TEXTO DE ORIGEM:
>>>>>

E, porque uma proposta requer uma opção e resposta rezada e pensada, dos dois alunos finalistas do nosso Seminário, um optou por continuar a sua formação na `cidade invicta´, e eu optei por concluir os meus estudos no nosso Seminário e na nossa Diocese, consciente do peso de estar sozinho como único aluno residente na Diocese, no Seminário, na “Comunidade”.
Tranquilizou-me sobretudo, o conforto de D. Armando, que com o seu senso de pai e pastor garantiu que nenhum apoio me iria faltar se optasse por concluir a minha formação nos Açores.
Esta foi uma opção consciente, muito pensada e sobretudo rezada, analisando a minha caminhada vocacional que hoje vejo não ter começado há sete anos atrás mas há 35, e que está longe de terminar. As vocações são fruto das necessidades e oração das comunidades, e alimento-me deste sentido de pertença e oração das comunidades, berços de vocações, para continuar a minha caminhada, e assim entendi que era aqui, na nossa Diocese que o devia fazer, em momentos tão débeis que esta atravessa, desde a escassez de vocações ao abandono do sacerdócio, a escândalos e outros. Se o Senhor da messe chamou os meus colegas ao Porto a continuar a sua caminhada, sinto que nesta fase, o Senhor me chamou e precisa de mim aqui, na nossa diocese.
A proposta feita para este Ano Pastoral atípico com início em setembro de 2024, foi de o realizar no terreno, residindo numa paróquia, e articulando os serviços pastorais da paróquia com os estudos.

<<<<<

REGISTOS GUARDADOS:
>>>>>

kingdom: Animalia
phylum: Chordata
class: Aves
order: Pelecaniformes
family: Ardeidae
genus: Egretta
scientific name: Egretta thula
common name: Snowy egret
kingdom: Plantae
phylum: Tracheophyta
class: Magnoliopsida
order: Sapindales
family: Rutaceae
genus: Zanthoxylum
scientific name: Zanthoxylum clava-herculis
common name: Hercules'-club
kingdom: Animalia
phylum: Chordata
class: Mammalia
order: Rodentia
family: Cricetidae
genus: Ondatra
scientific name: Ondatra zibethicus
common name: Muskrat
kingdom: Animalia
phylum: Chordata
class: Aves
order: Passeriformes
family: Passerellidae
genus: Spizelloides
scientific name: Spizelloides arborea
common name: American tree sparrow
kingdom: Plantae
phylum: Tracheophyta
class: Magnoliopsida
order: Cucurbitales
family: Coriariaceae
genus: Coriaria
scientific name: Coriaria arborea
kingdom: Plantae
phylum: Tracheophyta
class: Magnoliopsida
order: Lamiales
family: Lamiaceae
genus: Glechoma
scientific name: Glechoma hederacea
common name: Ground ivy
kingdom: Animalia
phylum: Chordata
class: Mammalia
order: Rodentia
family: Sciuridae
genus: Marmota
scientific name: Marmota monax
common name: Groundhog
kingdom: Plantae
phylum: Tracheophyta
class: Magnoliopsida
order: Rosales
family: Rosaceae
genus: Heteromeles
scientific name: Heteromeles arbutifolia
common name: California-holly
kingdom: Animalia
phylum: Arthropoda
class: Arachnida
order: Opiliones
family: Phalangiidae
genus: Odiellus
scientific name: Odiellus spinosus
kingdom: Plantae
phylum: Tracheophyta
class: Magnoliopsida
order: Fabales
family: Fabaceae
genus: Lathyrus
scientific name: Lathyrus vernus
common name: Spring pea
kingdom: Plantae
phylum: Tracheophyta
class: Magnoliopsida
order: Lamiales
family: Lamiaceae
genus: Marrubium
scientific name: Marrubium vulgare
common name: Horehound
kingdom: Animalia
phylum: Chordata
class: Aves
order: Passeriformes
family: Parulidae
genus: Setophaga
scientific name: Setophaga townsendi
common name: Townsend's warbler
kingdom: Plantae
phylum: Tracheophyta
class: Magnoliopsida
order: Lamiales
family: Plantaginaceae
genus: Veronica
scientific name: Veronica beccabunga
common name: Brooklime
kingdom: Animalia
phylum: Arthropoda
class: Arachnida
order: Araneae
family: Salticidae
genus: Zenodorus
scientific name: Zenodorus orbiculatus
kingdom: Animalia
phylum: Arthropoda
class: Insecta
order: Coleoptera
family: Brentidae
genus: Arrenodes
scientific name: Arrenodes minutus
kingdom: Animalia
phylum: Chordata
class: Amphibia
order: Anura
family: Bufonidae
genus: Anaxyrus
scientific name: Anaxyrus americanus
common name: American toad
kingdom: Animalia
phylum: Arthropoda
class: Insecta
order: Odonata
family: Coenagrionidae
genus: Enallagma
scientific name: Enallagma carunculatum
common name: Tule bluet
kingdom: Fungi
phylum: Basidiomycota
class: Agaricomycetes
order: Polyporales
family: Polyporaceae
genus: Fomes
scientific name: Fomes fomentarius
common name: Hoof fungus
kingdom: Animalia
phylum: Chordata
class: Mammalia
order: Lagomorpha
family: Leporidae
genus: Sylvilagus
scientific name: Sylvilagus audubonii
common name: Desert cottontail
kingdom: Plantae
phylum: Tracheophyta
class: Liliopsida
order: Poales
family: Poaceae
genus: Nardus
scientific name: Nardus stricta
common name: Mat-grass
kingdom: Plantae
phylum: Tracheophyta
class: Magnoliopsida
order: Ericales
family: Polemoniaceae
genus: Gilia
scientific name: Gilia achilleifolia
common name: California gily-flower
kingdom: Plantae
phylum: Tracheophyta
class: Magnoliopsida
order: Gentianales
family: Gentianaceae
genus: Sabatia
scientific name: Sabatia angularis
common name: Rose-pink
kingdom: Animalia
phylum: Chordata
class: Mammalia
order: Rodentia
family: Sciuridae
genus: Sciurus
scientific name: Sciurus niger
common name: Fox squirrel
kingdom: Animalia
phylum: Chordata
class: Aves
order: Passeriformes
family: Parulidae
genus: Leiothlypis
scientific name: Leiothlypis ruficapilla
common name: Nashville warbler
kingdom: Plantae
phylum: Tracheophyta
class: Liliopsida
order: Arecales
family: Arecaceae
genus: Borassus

<<<<<

EXERCÍCIO BREVE 1: Resuma em duas frases o texto sobre a opção de concluir a formação na Diocese.
EXERCÍCIO BREVE 2: Retome o texto sobre a opção de concluir a formação na Diocese a partir da última frase apresentada.

RESULTADO ESPERADO 1: Dos dois alunos finalistas do Seminário, um optou por continuar a formação no Porto, e quem escreve escolheu concluir os estudos no Seminário e na Diocese, nos Açores, tranquilizado pela garantia de D. Armando de que nenhum apoio lhe faltaria. A decisão foi pensada e rezada, assente no sentido de pertença às comunidades e na convicção de ser ali necessário num momento débil da Diocese, e o Ano Pastoral iniciado em setembro de 2024 foi proposto no terreno, residindo numa paróquia e articulando os serviços pastorais com os estudos.

RESULTADO ESPERADO 2:
Este “adiantamento do estágio”, assim o designou D. Armando, é algo que há alguns anos se pretendia, no sentido de colocar os alunos finalistas no terreno, para os preparar melhor para o futuro prático das paróquias, o que entre livros e paredes não se aprende.
A 15 de setembro do corrente ano, iniciei então o meu Ano Pastoral com residência na paróquia de São Sebastião na ilha Terceira. Partilhando residência e serviços pastorais com o pároco, o padre Luís Silva, articulo não só os serviços desta paróquia, mas da paróquia vizinha de Santa Bárbara da Fonte do Bastardo, de onde também o padre Luís Silva é pároco. Falamos não só de serviços redobrados em duas paróquias diferentes na sua forma de ser e agir, mas também de duas paróquias que se dividem em duas ouvidorias, respetivamente Angra e Praia, com serviços e dinâmicas próprias de cada uma delas.
É uma missão aliciante estar no meio do povo, e entre duas comunidades que de tão diferentes são tão ricas e têm tanto a dar, e a mim em específico como seu aprendiz. Uma mostra como ainda as raízes e as tradições estão nos valores da comunidade, com o zelo pela Sagrada Eucaristia e não só; outra mostra a jovialidade de uma comunidade, ativa, com olhos no futuro, mas que também com os sinais dos tempos antecipam algum futuro de participação consciente, embora reduzida.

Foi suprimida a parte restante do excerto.